- Исходный текст -
★ ★ ★ ★ ★

А как понимает своего Фамусова Царев? В беседе с Михаилом Ивановичем, о которой я упомянул, Фамусову было уделено достаточно место. Мне эта часть беседы была особенно интересна не только тем, что сообщила новые краски царевскому толкованию образа, но, что самое главное, помогла по-новому рассмотреть некоторые грани актерской индивидуальности Царева. Если взять за эталон главные партии грибоедовской пьесы, то принято считать, что первая половина жизни Царева на сцене прошла под знаком Чацкого, вторая — Фамусова. На взгляд тех, кто держится этой точки зрения, обращение к Чацкому было вызвано не только тем, как виделись актерские данные Царева театру, но и тем, как виделись они самому актеру. Царев, всю жизнь игравший Чацкого, стал играть Фамусова, и в самом этом факте не было ничего необычного: в соответствующем возрасте Чацкие становятся Фамусовыми — тут у Царева общая с другими актерами стезя, он не первый и не последний. Именно так соответствующие этапы жизни Царева на театре толковались обычно. А как на самом деле?

★ ★ ★ ★ ★

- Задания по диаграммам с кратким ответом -
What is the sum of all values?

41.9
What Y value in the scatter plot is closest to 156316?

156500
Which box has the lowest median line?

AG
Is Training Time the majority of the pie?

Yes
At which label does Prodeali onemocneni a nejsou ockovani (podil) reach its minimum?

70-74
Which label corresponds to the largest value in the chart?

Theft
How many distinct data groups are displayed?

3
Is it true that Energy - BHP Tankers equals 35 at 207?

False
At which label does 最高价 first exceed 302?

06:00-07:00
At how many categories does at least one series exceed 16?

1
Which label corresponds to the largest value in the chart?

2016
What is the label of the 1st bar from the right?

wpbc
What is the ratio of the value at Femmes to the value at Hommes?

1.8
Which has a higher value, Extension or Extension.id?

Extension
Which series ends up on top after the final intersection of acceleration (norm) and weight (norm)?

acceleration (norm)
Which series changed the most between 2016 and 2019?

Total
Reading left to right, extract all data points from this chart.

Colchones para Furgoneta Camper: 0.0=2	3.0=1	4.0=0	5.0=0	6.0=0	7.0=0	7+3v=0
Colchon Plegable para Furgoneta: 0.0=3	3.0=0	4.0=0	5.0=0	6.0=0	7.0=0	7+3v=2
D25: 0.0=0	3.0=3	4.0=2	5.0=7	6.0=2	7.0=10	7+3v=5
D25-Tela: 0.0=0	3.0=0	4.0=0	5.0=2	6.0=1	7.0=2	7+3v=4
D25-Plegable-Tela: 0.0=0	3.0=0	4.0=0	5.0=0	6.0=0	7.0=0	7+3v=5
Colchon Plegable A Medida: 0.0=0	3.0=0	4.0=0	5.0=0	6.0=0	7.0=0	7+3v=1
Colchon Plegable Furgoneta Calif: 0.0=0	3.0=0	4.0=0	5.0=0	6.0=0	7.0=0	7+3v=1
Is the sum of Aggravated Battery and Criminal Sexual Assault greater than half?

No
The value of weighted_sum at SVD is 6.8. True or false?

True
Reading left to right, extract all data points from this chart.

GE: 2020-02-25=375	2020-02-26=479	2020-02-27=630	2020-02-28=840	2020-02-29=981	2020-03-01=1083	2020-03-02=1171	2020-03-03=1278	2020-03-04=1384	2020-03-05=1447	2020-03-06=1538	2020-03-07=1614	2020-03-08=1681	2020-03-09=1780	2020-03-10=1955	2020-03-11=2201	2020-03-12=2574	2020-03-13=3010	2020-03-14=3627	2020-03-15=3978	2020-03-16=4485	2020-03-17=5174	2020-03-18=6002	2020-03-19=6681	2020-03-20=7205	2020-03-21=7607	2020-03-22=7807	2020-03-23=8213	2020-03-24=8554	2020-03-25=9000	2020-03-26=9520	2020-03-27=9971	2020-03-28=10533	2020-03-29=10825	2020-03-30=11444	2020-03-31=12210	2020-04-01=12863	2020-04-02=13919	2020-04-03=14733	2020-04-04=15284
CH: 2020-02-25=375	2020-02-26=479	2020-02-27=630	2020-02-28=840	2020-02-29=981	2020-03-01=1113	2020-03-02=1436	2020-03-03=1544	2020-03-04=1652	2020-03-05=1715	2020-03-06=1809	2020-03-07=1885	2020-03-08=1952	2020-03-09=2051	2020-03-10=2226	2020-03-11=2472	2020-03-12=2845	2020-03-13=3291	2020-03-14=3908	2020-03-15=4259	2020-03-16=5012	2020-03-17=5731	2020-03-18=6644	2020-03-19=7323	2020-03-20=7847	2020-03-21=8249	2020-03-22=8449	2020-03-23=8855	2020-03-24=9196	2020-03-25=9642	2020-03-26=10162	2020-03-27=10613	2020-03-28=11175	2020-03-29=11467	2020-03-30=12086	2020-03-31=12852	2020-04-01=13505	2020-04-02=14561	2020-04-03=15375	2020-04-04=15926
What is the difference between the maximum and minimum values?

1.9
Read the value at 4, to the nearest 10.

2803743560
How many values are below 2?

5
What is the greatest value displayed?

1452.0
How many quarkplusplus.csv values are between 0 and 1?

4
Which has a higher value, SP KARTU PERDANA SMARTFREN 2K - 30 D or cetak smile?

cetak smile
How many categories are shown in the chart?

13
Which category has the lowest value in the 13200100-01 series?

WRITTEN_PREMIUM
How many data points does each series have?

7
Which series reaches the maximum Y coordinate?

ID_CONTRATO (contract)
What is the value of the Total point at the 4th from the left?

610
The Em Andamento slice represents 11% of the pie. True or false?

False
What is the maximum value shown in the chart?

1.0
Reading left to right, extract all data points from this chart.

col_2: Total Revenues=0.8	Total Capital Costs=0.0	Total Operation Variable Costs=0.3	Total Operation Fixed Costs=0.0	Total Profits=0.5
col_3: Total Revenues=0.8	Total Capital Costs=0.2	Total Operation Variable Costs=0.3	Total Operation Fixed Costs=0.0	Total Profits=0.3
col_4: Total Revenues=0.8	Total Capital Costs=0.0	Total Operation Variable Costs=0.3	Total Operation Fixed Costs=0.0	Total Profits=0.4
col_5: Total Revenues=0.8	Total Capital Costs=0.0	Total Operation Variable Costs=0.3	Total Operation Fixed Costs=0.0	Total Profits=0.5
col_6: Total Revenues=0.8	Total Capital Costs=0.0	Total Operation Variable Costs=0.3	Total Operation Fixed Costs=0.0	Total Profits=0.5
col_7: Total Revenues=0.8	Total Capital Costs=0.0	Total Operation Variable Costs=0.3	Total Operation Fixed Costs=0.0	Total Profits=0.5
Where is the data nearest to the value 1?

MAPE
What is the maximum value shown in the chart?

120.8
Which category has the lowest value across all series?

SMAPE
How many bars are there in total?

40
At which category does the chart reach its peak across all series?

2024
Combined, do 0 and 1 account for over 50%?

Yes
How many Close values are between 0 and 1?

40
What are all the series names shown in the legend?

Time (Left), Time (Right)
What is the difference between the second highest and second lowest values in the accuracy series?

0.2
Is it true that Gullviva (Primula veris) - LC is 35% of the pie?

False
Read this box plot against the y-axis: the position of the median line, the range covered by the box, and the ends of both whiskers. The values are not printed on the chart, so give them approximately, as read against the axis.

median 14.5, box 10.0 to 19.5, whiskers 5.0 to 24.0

★ ★ ★ ★ ★

- Задачи для выполнения -
A: Изложите исходный текст в двух предложениях.
B: Скопируйте строки списка от самого начала до строки с "At which label does Prodeali" включительно.
Исходный текст и список никак не связаны между собой.

- Ответы по задачам -
A: Автор вспоминает беседу с Михаилом Ивановичем, в которой много говорилось о Фамусове и которая помогла по-новому рассмотреть грани актерской индивидуальности Царева. Принято считать, что первая половина сценической жизни Царева прошла под знаком Чацкого, а вторая под знаком Фамусова, что выглядит обычной для актеров возрастной сменой ролей, однако автор задается вопросом, как обстояло дело на самом деле.

B:
What is the sum of all values?

41.9
What Y value in the scatter plot is closest to 156316?

156500
Which box has the lowest median line?

AG
Is Training Time the majority of the pie?

Yes
At which label does Prodeali onemocneni a nejsou ockovani (podil) reach its minimum?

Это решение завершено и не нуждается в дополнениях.